What’s driving markets
On Thursday, the 10-year Treasury yield briefly rose above 4.31%, the most since the 2007-2008 global financial crisis, as resilient economic data suggests central banks may need to raise interest rates further to quell inflation.
The minutes of the last Federal Reserve policy meeting, published Wednesday, showed policy makers still concerned that inflation would fail to fall much further and more interest rate increases could be needed.
However, markets are pricing in an 86.5% probability that the Fed will leave interest rates unchanged at a range of 5.25%-5.5% on Sept. 20, according to the CME FedWatch Tool. The chance of a 25-basis-point rate hike to a range of 5.5%-5.75% at the subsequent meeting in November is priced at 35.8%.

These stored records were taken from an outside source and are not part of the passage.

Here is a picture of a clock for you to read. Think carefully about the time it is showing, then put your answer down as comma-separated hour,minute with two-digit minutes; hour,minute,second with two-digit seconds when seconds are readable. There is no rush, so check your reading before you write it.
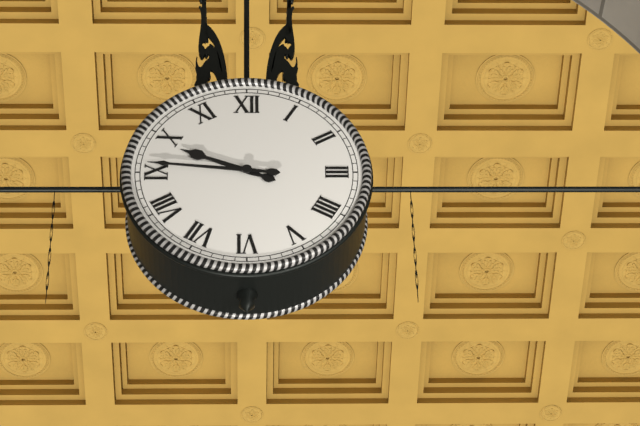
9,46
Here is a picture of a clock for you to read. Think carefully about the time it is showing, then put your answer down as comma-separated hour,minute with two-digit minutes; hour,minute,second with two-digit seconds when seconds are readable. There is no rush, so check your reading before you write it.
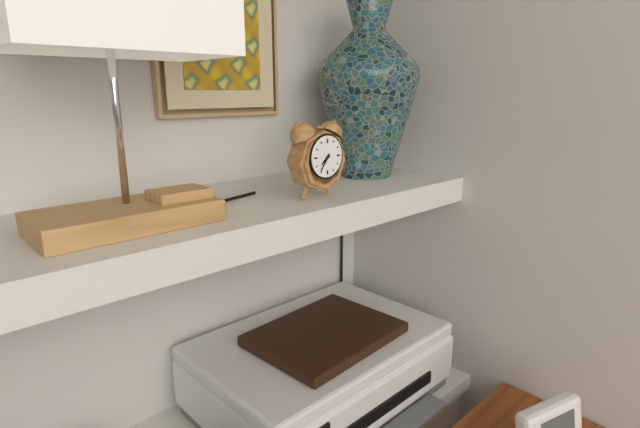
7,36
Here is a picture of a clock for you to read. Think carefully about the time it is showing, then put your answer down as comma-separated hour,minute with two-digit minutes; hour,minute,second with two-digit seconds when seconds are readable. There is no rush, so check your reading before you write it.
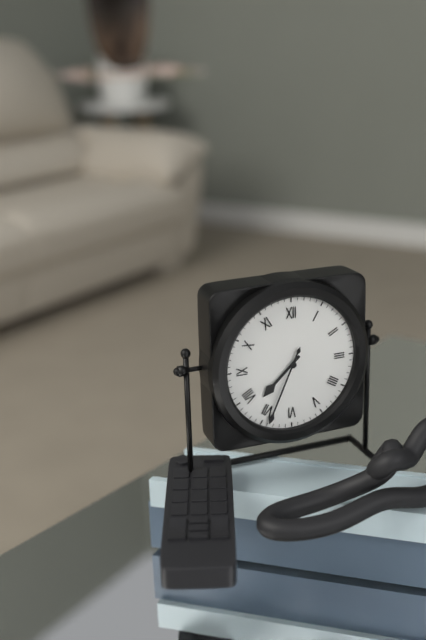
7,34
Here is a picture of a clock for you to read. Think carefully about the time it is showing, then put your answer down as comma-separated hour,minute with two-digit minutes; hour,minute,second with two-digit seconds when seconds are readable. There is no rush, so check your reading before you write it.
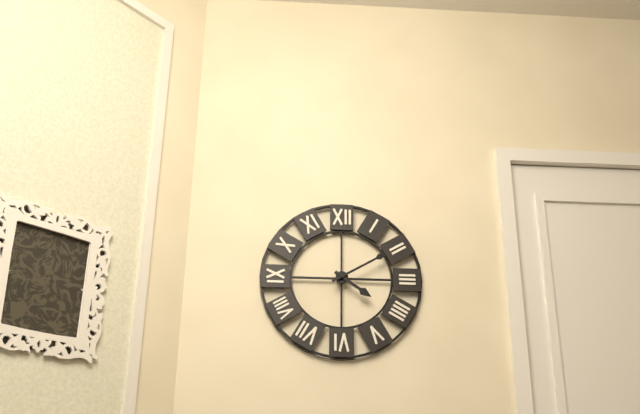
4,10
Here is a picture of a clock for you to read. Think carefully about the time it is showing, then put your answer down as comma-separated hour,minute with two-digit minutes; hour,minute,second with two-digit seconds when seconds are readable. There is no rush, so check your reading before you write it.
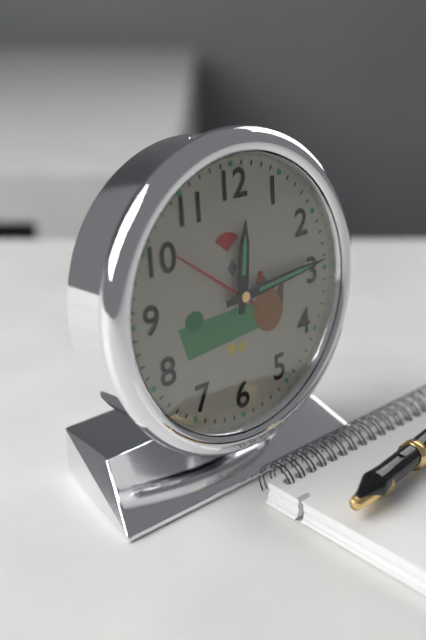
12,14
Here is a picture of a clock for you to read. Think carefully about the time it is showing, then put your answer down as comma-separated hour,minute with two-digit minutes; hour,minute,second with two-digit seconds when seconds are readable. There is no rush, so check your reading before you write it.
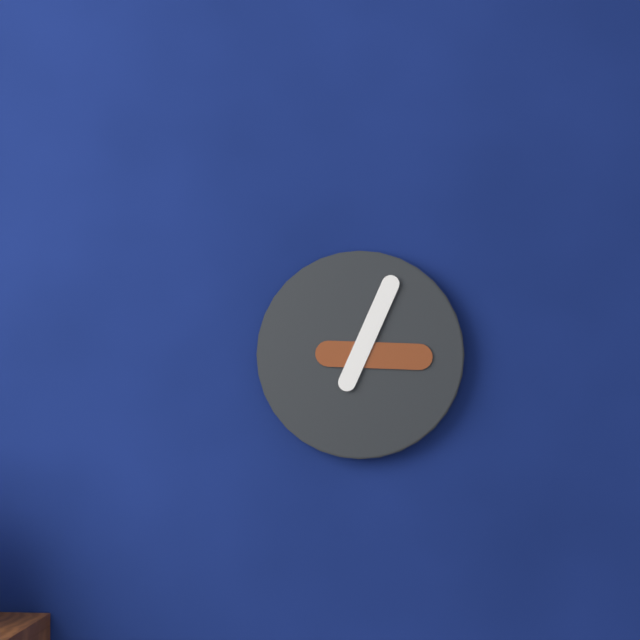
3,04
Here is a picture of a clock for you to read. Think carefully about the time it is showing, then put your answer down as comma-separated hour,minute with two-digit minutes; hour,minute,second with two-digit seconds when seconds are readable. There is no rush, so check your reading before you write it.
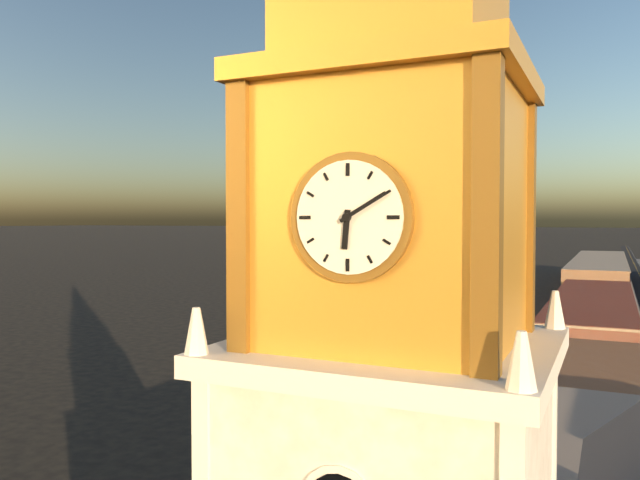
6,10
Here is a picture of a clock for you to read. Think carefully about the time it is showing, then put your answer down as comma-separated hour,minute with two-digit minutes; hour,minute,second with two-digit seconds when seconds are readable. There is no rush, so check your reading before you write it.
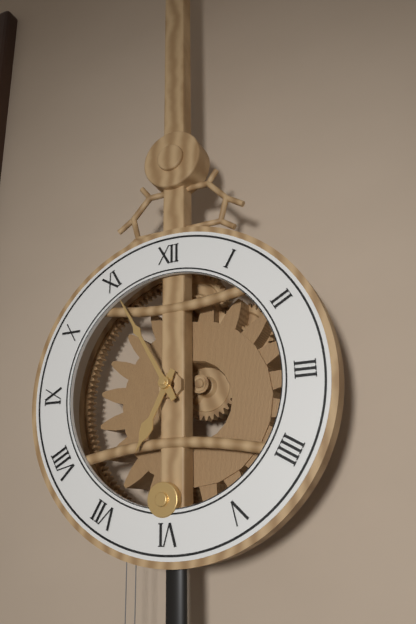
6,55
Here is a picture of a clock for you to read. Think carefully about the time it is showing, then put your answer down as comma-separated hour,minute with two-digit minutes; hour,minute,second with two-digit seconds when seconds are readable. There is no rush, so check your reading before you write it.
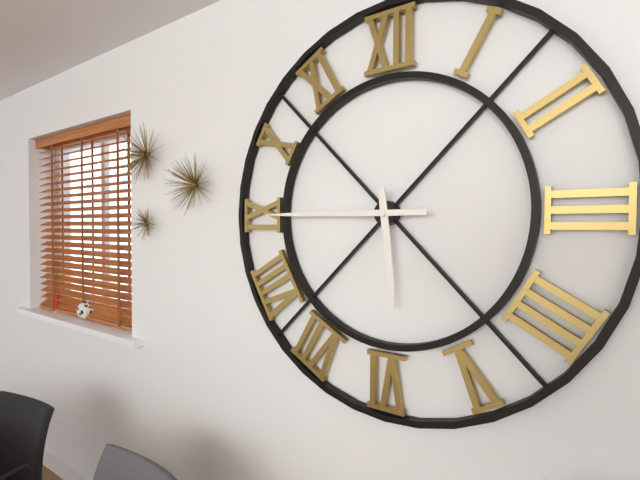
5,45
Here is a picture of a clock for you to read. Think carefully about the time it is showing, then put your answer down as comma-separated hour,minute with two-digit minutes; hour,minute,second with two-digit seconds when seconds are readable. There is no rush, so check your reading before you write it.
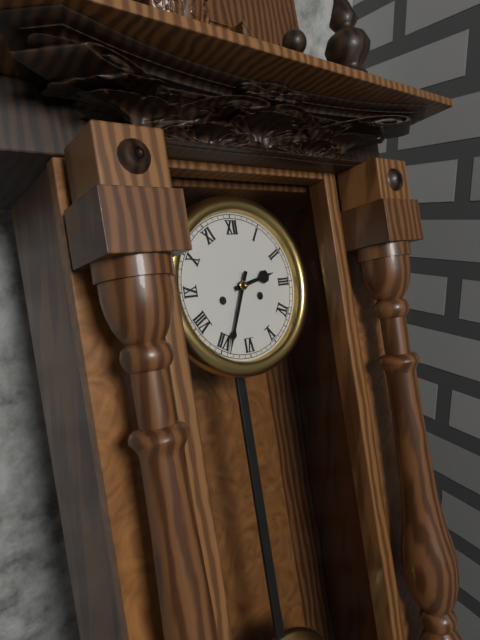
2,34
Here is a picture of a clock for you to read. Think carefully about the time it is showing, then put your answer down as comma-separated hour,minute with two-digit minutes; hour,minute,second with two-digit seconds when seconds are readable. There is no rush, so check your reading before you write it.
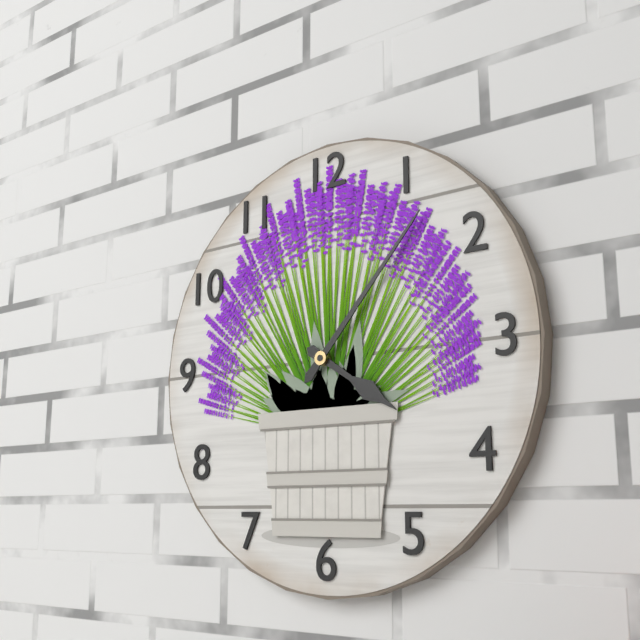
4,07
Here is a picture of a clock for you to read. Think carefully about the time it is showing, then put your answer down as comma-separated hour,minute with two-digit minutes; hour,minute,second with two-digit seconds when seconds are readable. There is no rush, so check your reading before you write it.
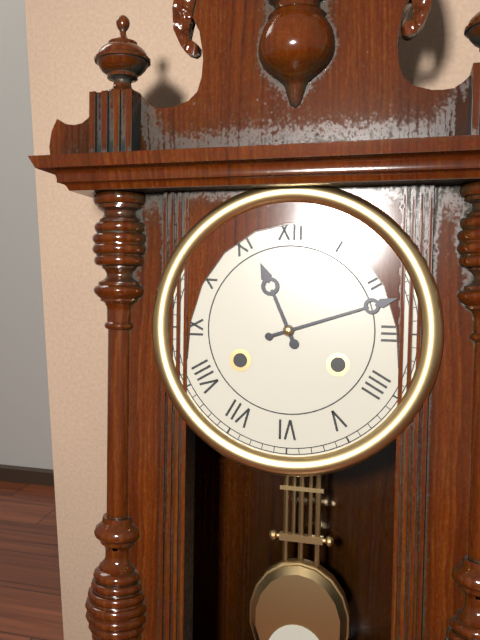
11,12
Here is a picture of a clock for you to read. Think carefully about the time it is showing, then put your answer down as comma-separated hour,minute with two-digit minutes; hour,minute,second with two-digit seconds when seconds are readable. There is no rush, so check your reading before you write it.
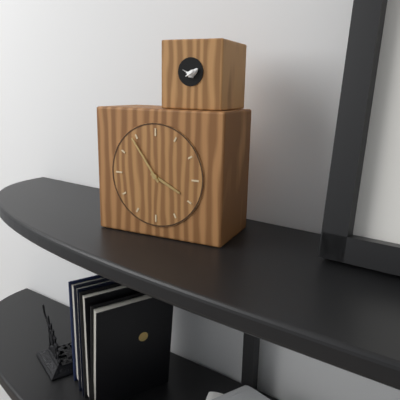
3,54
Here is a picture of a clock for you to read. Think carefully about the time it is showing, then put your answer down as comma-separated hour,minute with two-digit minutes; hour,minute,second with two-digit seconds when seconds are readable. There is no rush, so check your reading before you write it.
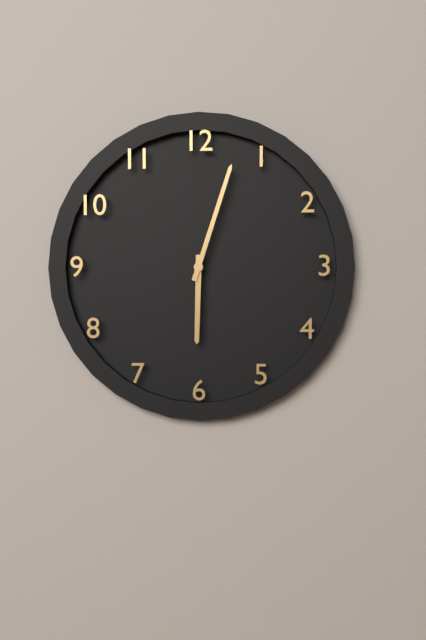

In U.S. economic updates on Thursday, initial jobless benefit claims fell 11,000 to 239,000 last week, reflecting a low level of layoffs, and the Philadelphia Fed manufacturing gauge for August reflected the first positive reading in a year.
What analysts are saying
Ten-year yields “made it to 4.31% overnight as the selloff continues and we expect today’s preoccupation in the Treasury market will be monitoring the cycle high yield print at 4.335% from October of last year,” said BMO Capital Markets strategists Ben Jeffery and Ian Lyngen. “A challenge of that threshold looks increasingly probable, and with little in the way of economic data between now and a late August weekend, we’re reminded that low conviction trading in close proximity to meaningful technical thresholds can inspire an outsized price response.”